Chen Ge beliscou a bochecha dela. Devido à raiva, não só seu rosto, até seus olhos ficaram vermelhos.
“Porra, qual é o problema com você?” Os alunos, jogando cartas, se levantaram. Um deles tinha um e noventa de altura e parecia musculoso. Durante todo esse tempo, eles vinham maltratando os outros — não esperavam que alguém entrasse voluntariamente no seu ninho. Manchas de sangue que liberavam um fedor apareceram na camisa do aluno mais alto.

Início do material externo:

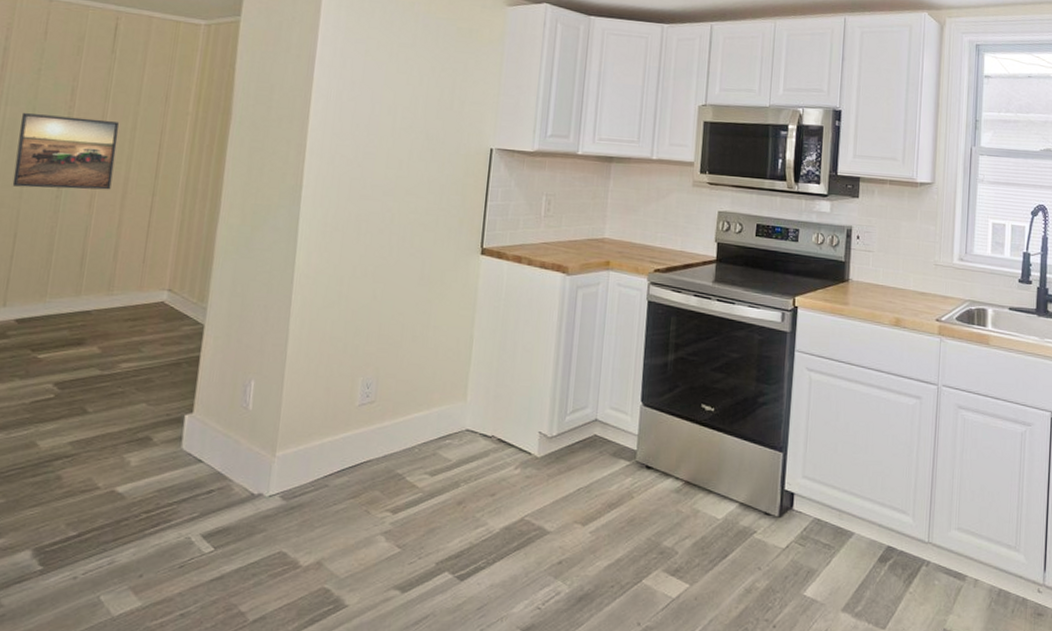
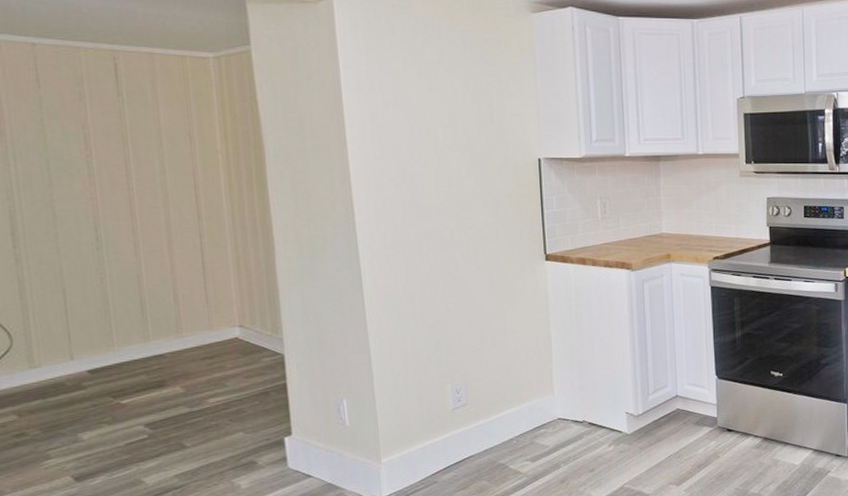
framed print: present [12,113,119,190] -> none [35,166,154,242]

“Um Espectro Meio Vermelho? Faz sentido os professores não virem aqui.” Era como se Chen Ge não conseguisse ver a raiva no rosto de Yin Hong. Ele a protegeu naturalmente e declarou: “Yin Hong, com seu irmãozão aqui, vou proteger você.”
A mulher sem cabeça e Xu Yin então entraram na sala e a cena ficou incrivelmente sangrenta. Chen Ge fechou a porta atrás dele e ajudou o garoto surrado: “Você está bem?”
O garoto usava almofadas de prática nos braços, mas seu rosto estava coberto de feridas. As pessoas não miraram nas almofadas, mas em seu corpo. O garoto foi violentado até não ousar falar. No final, olhou para Yin Hong com inveja e falou suavemente: “Estou bem.”
Yin Hong estremeceu ao olhar do garoto. Ela queria afastar a mão de Chen Ge, mas se lembrou do que ele falou. Mesmo que soubesse que fosse apenas atuação, se sentiu estranhamente confortável.